--- Information given Enclosed Below ---

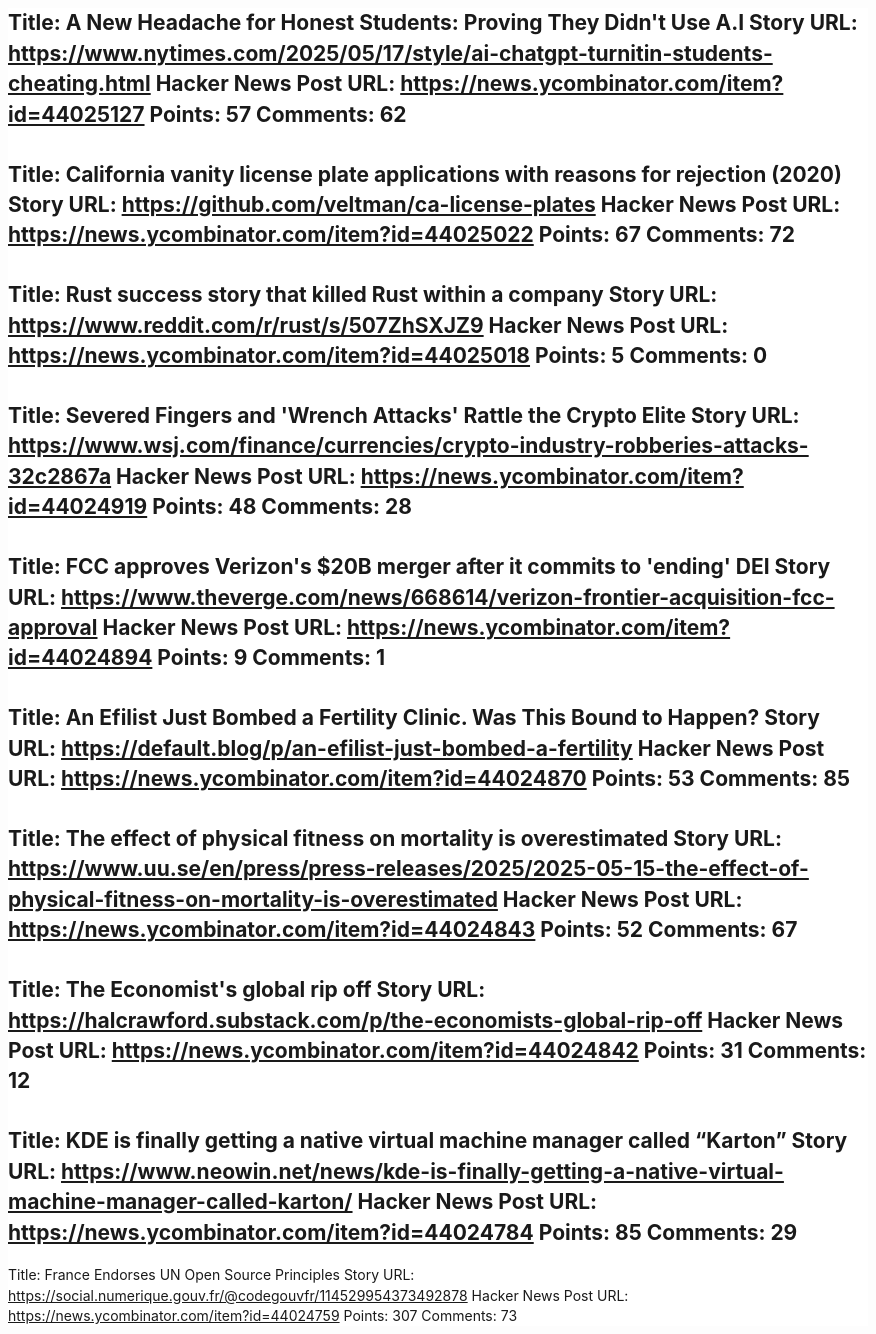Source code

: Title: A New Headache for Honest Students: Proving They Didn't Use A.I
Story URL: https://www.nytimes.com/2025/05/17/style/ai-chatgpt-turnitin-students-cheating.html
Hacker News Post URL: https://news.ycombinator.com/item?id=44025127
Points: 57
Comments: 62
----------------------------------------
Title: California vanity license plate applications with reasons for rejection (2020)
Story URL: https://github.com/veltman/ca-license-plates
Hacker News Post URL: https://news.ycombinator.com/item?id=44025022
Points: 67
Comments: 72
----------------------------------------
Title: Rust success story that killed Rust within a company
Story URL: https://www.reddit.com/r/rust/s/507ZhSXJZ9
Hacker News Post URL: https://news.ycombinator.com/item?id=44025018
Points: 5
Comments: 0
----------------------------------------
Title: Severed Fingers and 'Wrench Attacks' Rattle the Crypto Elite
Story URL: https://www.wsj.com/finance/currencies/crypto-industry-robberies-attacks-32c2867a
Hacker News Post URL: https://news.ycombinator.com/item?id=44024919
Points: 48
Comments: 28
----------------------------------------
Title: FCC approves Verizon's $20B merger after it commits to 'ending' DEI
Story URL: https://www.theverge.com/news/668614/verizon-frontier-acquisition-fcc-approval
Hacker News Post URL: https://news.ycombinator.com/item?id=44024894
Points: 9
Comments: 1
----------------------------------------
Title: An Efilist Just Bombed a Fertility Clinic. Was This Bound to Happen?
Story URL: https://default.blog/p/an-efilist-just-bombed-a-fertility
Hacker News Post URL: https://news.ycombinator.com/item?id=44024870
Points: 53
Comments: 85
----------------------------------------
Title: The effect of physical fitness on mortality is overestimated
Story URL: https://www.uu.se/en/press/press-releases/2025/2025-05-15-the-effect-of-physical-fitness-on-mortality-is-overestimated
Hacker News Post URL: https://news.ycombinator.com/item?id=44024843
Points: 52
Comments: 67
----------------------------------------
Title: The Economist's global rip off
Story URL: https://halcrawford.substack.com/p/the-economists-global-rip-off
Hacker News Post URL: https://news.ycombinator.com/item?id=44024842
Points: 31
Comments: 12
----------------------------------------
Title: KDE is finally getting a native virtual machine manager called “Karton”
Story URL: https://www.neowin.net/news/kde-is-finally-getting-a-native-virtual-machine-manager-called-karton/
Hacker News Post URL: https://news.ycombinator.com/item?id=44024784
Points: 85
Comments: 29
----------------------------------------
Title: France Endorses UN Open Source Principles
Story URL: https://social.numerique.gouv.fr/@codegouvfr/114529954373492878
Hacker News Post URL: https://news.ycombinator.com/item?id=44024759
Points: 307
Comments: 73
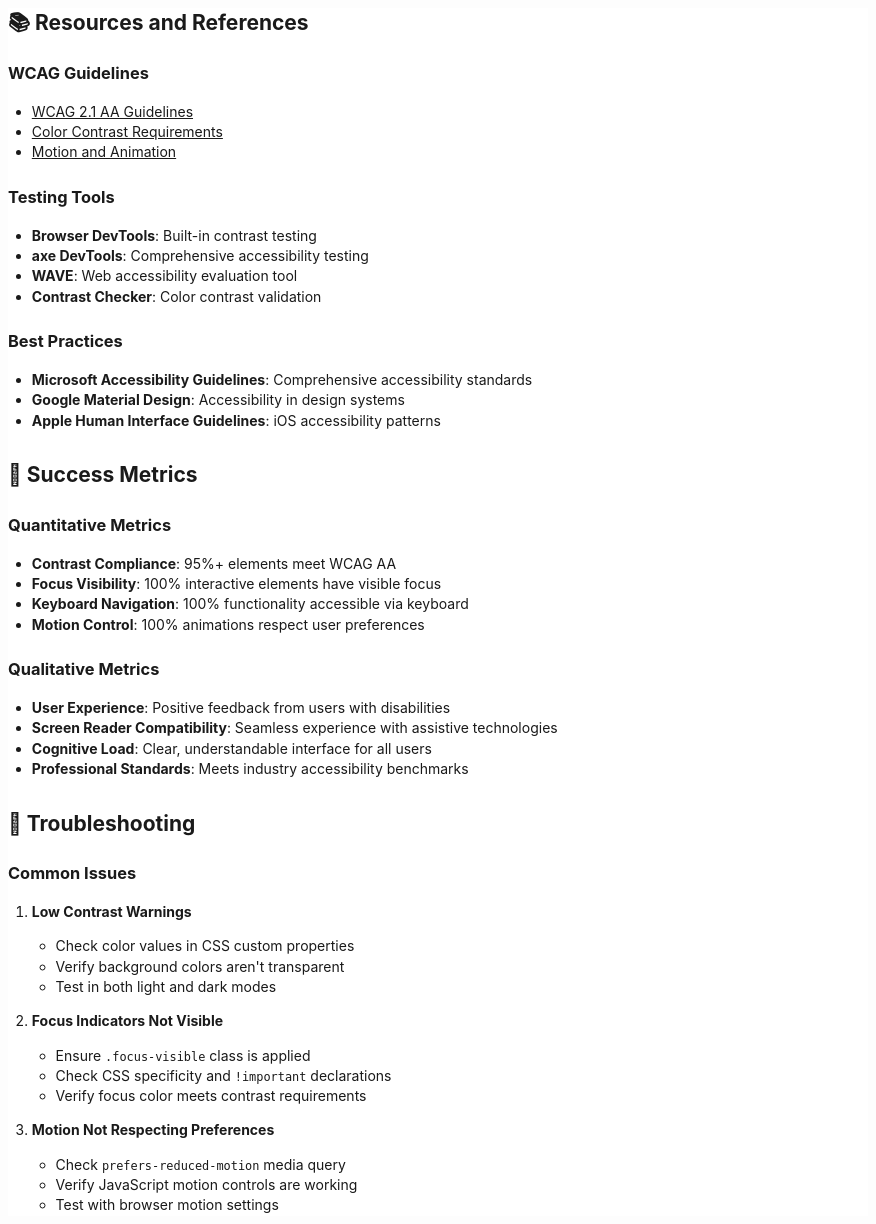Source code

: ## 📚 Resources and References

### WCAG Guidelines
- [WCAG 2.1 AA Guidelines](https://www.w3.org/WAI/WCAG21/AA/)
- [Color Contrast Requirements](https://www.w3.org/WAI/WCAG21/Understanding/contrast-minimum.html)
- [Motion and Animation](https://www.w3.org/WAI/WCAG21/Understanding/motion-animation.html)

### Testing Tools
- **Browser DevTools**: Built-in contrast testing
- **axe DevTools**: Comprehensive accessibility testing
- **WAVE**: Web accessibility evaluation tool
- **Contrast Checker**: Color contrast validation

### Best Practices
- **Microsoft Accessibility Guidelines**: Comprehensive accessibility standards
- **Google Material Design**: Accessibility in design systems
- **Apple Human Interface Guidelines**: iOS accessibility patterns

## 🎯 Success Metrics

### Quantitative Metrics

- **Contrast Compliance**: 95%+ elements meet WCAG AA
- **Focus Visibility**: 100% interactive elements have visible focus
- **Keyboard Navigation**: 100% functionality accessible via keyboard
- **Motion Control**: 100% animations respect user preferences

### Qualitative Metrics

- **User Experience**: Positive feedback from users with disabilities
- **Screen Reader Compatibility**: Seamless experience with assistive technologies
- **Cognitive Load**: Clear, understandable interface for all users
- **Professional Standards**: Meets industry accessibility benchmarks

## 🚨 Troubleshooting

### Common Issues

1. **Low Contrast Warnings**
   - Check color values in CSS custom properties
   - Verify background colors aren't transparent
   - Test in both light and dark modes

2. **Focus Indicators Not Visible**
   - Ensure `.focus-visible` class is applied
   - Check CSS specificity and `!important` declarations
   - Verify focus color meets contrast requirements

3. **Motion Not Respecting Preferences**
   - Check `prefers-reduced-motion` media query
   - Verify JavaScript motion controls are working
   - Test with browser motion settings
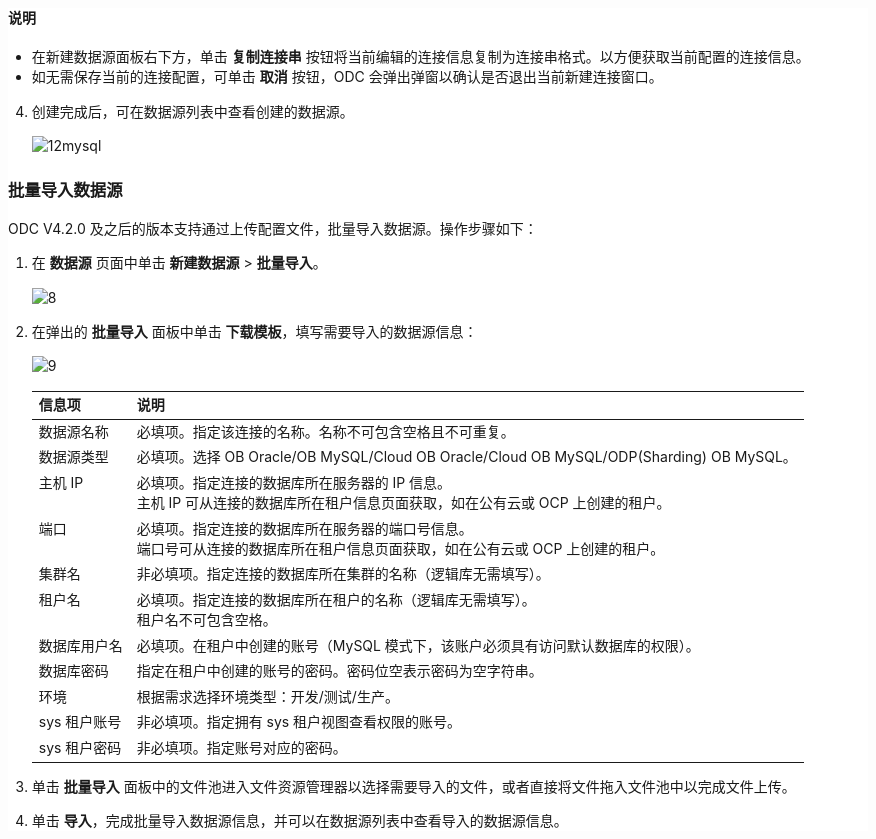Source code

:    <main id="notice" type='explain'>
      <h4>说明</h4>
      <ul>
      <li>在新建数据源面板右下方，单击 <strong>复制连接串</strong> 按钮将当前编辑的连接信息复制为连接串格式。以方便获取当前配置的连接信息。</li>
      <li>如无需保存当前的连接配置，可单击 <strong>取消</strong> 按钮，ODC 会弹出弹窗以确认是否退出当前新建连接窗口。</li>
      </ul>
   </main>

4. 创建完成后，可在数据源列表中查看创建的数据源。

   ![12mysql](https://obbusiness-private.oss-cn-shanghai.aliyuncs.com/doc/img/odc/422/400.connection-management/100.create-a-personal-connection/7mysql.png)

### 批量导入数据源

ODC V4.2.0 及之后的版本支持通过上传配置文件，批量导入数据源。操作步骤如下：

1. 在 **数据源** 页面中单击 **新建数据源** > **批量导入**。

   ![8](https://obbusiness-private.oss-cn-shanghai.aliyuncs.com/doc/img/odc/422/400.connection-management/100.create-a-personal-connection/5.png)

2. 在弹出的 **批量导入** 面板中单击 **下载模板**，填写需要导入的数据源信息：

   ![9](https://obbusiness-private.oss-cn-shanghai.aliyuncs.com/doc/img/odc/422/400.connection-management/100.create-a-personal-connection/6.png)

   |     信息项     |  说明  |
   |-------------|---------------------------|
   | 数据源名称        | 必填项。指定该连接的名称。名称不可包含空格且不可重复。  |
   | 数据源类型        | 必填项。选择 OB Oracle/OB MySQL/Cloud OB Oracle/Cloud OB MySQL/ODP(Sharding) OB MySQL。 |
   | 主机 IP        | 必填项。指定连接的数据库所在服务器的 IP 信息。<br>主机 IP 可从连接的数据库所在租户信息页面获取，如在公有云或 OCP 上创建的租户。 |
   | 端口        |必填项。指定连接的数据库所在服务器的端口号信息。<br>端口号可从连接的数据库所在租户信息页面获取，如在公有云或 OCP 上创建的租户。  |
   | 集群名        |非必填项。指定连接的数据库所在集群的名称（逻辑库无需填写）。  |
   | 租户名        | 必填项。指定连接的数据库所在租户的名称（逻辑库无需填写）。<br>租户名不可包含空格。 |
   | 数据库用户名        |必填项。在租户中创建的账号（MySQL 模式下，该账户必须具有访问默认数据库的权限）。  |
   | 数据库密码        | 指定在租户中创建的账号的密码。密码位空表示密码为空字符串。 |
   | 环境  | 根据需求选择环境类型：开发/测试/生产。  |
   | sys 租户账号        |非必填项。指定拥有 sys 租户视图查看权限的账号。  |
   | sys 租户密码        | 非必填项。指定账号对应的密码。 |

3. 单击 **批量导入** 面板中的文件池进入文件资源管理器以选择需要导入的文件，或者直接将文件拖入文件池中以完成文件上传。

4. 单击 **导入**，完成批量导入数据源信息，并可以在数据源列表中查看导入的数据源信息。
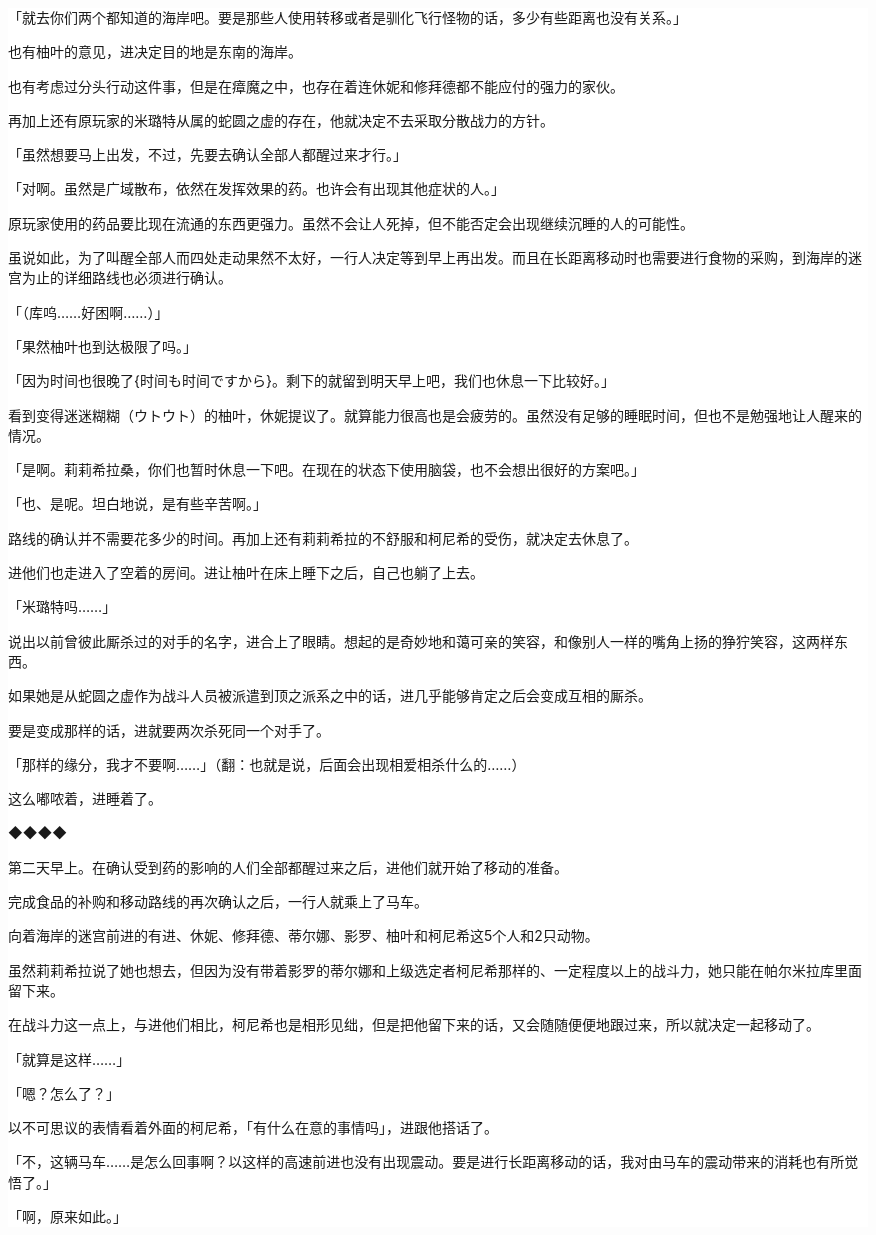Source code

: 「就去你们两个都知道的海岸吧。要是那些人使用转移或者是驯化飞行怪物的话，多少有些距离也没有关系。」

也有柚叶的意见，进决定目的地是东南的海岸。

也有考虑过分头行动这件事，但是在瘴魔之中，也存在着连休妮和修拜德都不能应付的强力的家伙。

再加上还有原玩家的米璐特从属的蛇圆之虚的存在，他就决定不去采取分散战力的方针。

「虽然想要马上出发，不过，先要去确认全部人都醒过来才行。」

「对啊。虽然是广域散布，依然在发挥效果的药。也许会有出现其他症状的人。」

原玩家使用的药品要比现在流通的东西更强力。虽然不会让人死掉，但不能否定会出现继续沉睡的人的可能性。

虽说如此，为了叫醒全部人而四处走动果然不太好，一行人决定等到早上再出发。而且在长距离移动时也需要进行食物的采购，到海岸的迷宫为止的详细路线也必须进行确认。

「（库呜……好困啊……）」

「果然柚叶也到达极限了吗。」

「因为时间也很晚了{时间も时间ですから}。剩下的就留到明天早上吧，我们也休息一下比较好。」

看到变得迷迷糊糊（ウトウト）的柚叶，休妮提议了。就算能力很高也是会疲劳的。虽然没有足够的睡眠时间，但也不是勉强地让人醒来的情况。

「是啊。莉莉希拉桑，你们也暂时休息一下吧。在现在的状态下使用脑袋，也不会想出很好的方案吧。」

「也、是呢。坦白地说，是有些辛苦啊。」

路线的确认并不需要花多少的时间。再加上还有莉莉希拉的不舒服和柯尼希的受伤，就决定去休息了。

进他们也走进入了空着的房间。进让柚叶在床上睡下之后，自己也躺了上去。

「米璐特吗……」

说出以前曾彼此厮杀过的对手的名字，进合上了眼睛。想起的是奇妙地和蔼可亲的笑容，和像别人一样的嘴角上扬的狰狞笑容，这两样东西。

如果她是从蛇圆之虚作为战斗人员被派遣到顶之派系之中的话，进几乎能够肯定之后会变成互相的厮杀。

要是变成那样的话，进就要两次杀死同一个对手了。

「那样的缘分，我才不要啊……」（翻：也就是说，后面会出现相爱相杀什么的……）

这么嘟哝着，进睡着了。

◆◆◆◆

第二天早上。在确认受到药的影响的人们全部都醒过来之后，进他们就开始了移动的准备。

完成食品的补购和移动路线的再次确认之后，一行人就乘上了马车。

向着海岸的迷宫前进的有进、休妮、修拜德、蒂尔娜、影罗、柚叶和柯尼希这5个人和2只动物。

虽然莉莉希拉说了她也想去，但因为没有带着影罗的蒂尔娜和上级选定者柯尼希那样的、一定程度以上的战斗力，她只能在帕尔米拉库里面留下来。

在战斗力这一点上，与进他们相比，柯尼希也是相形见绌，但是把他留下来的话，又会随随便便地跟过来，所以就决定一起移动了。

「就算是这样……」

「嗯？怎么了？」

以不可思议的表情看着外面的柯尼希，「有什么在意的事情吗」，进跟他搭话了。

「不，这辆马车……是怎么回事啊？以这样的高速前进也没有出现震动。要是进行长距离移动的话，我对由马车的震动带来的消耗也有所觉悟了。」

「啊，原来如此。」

--- End of Enclosed Information given ---

▶ Aim of the exercise: Only the final stretch of the entries above is needed: print exactly the lines from the line containing "完成食品的补购和移动路线的再次确认之后，一行人就乘上了马车。" through the last one.

▶ Exercise result:
完成食品的补购和移动路线的再次确认之后，一行人就乘上了马车。

向着海岸的迷宫前进的有进、休妮、修拜德、蒂尔娜、影罗、柚叶和柯尼希这5个人和2只动物。

虽然莉莉希拉说了她也想去，但因为没有带着影罗的蒂尔娜和上级选定者柯尼希那样的、一定程度以上的战斗力，她只能在帕尔米拉库里面留下来。

在战斗力这一点上，与进他们相比，柯尼希也是相形见绌，但是把他留下来的话，又会随随便便地跟过来，所以就决定一起移动了。

「就算是这样……」

「嗯？怎么了？」

以不可思议的表情看着外面的柯尼希，「有什么在意的事情吗」，进跟他搭话了。

「不，这辆马车……是怎么回事啊？以这样的高速前进也没有出现震动。要是进行长距离移动的话，我对由马车的震动带来的消耗也有所觉悟了。」

「啊，原来如此。」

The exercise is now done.